Dal mondo associativo arriva un richiamo alla cautela. "Con la produzione industriale piatta a tenere a galla le imprese lombarde nel secondo semestre sono export (+2,5% congiunturale) e fatturato (+1,4%), con quest'ultimo influenzato dall'aumento dei costi", ha dichiarato Pasini. "Caro materie prime (+11,5% sul 2025), il perdurare del conflitto in Medio Oriente e l'irrisolto nodo energetico tengono le imprese lombarde sotto pressione e nell'incertezza. Mentre assistiamo alla fine del Pnrr e a una nuova stretta del credito bancario verso le imprese, né a livello nazionale né comunitario emergono proposte di politica industriale serie e strutturali". Il presidente di Confindustria Lombardia ha annunciato che il tema sarà al centro del World Manufacturing Forum in programma a Milano il 22 e 23 ottobre.

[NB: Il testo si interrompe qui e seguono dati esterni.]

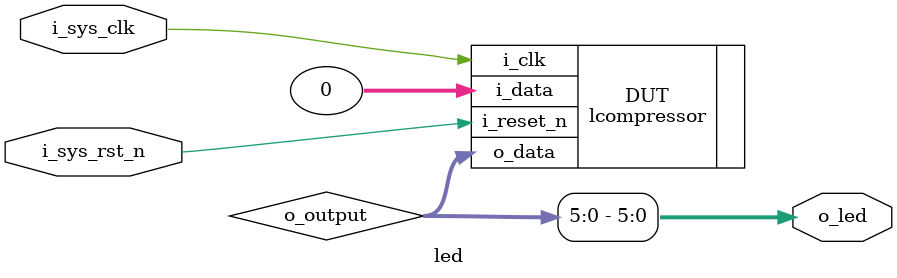
<source format=v>
module led (
    input   wire            i_sys_clk,          // clk input
    input   wire            i_sys_rst_n,        // reset input
    output  wire     [5:0]   o_led    // 6 LEDS pin
);

// module lcompressor(
//     input   wire    [0:0]   i_clk,
//     input   wire    [0:0]   i_reset_n,
//     input   wire    [7:0]   i_data,
//     output  reg     [7:0]   o_data
// );
wire [7:0] o_output;
lcompressor DUT(
    .i_clk(i_sys_clk),
    .i_reset_n(i_sys_rst_n),
    .i_data('h00),  // Example input data, modify as needed
    .o_data(o_output)   // Connect output to LED pins
);
assign o_led = o_output[5:0]; // Assign the first 6 bits to the LED output    

endmodule

</source>
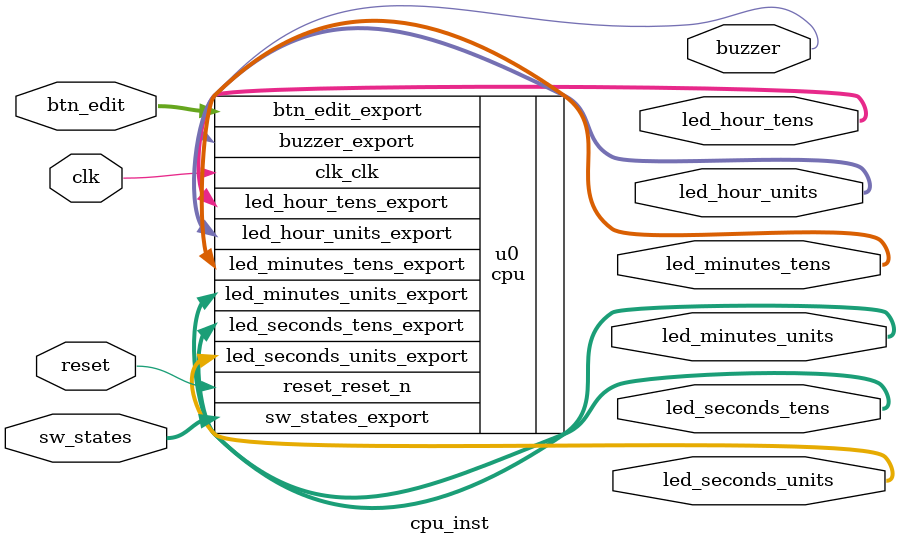
<source format=v>
module cpu_inst(input clk, reset, input [2:0] sw_states, input [2:0] btn_edit, output [6:0] led_seconds_units, output [6:0] led_seconds_tens, output [6:0] led_minutes_units, output [6:0] led_minutes_tens, output [6:0] led_hour_units, output [6:0] led_hour_tens, output buzzer);
	cpu u0 (
		.clk_clk                  (clk),                  //               clk.clk
		.led_hour_tens_export     (led_hour_tens),     //     led_hour_tens.export
		.led_hour_units_export    (led_hour_units),    //    led_hour_units.export
		.led_minutes_tens_export  (led_minutes_tens),  //  led_minutes_tens.export
		.led_minutes_units_export (led_minutes_units), // led_minutes_units.export
		.led_seconds_tens_export  (led_seconds_tens),  //  led_seconds_tens.export
		.led_seconds_units_export (led_seconds_units), // led_seconds_units.export
		.reset_reset_n            (reset),            //             reset.reset_n
		.sw_states_export         (sw_states),         //         sw_states.export
		.btn_edit_export          (btn_edit),           //          btn_edit.export
		.buzzer_export            (buzzer)             //            buzzer.export
	);
endmodule

</source>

Sulla stessa linea la lettura del comparto artigiano affidata a Bozzini, presidente di Cna Lombardia: "La resilienza dell'artigianato ispira fiducia ma non possiamo abusarne. Servono politiche a supporto degli investimenti nella transizione digitale ed ecologica e serve soprattutto fluidità nell'accesso al credito. La situazione complessiva rivela tendenze ancora positive ma non c'è nulla di scontato in un quadro geopolitico ancora caratterizzato da una forte instabilità. Pesa, tanto, il costo delle materie prime".